### WHAT THE TASK ASKS
What is needed here is an exact copy of all the data.

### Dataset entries
★ ★ ★ ★

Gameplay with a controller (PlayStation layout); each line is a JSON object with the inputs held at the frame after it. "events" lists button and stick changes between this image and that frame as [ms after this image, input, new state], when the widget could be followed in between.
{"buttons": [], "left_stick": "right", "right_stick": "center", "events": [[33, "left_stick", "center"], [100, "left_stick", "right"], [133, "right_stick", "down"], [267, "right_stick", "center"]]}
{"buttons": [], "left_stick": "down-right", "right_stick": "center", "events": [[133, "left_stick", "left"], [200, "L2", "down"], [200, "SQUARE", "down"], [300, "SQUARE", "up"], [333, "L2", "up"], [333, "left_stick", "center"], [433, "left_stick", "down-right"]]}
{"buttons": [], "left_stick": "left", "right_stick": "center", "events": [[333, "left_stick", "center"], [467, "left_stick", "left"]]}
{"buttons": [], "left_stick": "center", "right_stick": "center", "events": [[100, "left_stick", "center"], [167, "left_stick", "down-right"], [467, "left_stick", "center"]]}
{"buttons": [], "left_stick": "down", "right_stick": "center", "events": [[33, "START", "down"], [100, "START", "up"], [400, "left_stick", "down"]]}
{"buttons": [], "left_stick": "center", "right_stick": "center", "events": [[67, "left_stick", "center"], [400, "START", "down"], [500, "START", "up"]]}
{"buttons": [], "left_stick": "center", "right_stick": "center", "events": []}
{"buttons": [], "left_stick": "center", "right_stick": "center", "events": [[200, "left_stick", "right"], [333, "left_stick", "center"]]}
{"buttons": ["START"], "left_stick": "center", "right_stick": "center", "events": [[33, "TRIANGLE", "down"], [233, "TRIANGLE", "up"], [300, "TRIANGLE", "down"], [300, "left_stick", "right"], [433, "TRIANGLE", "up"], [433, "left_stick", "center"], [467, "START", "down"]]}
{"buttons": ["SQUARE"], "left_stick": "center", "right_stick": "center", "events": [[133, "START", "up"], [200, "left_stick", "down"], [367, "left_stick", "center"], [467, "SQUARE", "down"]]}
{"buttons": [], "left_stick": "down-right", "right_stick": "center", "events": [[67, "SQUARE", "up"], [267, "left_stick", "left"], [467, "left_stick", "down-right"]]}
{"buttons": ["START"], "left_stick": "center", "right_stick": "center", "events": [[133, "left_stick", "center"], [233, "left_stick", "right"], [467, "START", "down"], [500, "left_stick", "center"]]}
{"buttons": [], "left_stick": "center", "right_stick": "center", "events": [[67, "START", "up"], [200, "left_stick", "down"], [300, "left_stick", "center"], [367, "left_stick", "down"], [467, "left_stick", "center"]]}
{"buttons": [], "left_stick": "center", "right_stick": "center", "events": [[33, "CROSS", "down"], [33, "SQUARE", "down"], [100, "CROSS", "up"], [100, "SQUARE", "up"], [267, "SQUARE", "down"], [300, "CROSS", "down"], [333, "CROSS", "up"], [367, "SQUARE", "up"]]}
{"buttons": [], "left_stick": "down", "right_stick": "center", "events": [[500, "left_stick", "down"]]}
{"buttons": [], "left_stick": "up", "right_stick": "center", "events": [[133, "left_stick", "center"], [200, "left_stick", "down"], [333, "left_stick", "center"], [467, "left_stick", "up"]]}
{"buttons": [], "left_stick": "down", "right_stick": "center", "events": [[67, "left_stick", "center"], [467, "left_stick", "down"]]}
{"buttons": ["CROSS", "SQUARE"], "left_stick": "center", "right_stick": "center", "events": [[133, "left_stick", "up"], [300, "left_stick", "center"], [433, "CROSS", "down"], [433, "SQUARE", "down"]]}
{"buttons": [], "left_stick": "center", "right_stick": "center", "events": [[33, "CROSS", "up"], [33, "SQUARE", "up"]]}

★ ★ ★ ★

### COMPLETED TASK
Gameplay with a controller (PlayStation layout); each line is a JSON object with the inputs held at the frame after it. "events" lists button and stick changes between this image and that frame as [ms after this image, input, new state], when the widget could be followed in between.
{"buttons": [], "left_stick": "right", "right_stick": "center", "events": [[33, "left_stick", "center"], [100, "left_stick", "right"], [133, "right_stick", "down"], [267, "right_stick", "center"]]}
{"buttons": [], "left_stick": "down-right", "right_stick": "center", "events": [[133, "left_stick", "left"], [200, "L2", "down"], [200, "SQUARE", "down"], [300, "SQUARE", "up"], [333, "L2", "up"], [333, "left_stick", "center"], [433, "left_stick", "down-right"]]}
{"buttons": [], "left_stick": "left", "right_stick": "center", "events": [[333, "left_stick", "center"], [467, "left_stick", "left"]]}
{"buttons": [], "left_stick": "center", "right_stick": "center", "events": [[100, "left_stick", "center"], [167, "left_stick", "down-right"], [467, "left_stick", "center"]]}
{"buttons": [], "left_stick": "down", "right_stick": "center", "events": [[33, "START", "down"], [100, "START", "up"], [400, "left_stick", "down"]]}
{"buttons": [], "left_stick": "center", "right_stick": "center", "events": [[67, "left_stick", "center"], [400, "START", "down"], [500, "START", "up"]]}
{"buttons": [], "left_stick": "center", "right_stick": "center", "events": []}
{"buttons": [], "left_stick": "center", "right_stick": "center", "events": [[200, "left_stick", "right"], [333, "left_stick", "center"]]}
{"buttons": ["START"], "left_stick": "center", "right_stick": "center", "events": [[33, "TRIANGLE", "down"], [233, "TRIANGLE", "up"], [300, "TRIANGLE", "down"], [300, "left_stick", "right"], [433, "TRIANGLE", "up"], [433, "left_stick", "center"], [467, "START", "down"]]}
{"buttons": ["SQUARE"], "left_stick": "center", "right_stick": "center", "events": [[133, "START", "up"], [200, "left_stick", "down"], [367, "left_stick", "center"], [467, "SQUARE", "down"]]}
{"buttons": [], "left_stick": "down-right", "right_stick": "center", "events": [[67, "SQUARE", "up"], [267, "left_stick", "left"], [467, "left_stick", "down-right"]]}
{"buttons": ["START"], "left_stick": "center", "right_stick": "center", "events": [[133, "left_stick", "center"], [233, "left_stick", "right"], [467, "START", "down"], [500, "left_stick", "center"]]}
{"buttons": [], "left_stick": "center", "right_stick": "center", "events": [[67, "START", "up"], [200, "left_stick", "down"], [300, "left_stick", "center"], [367, "left_stick", "down"], [467, "left_stick", "center"]]}
{"buttons": [], "left_stick": "center", "right_stick": "center", "events": [[33, "CROSS", "down"], [33, "SQUARE", "down"], [100, "CROSS", "up"], [100, "SQUARE", "up"], [267, "SQUARE", "down"], [300, "CROSS", "down"], [333, "CROSS", "up"], [367, "SQUARE", "up"]]}
{"buttons": [], "left_stick": "down", "right_stick": "center", "events": [[500, "left_stick", "down"]]}
{"buttons": [], "left_stick": "up", "right_stick": "center", "events": [[133, "left_stick", "center"], [200, "left_stick", "down"], [333, "left_stick", "center"], [467, "left_stick", "up"]]}
{"buttons": [], "left_stick": "down", "right_stick": "center", "events": [[67, "left_stick", "center"], [467, "left_stick", "down"]]}
{"buttons": ["CROSS", "SQUARE"], "left_stick": "center", "right_stick": "center", "events": [[133, "left_stick", "up"], [300, "left_stick", "center"], [433, "CROSS", "down"], [433, "SQUARE", "down"]]}
{"buttons": [], "left_stick": "center", "right_stick": "center", "events": [[33, "CROSS", "up"], [33, "SQUARE", "up"]]}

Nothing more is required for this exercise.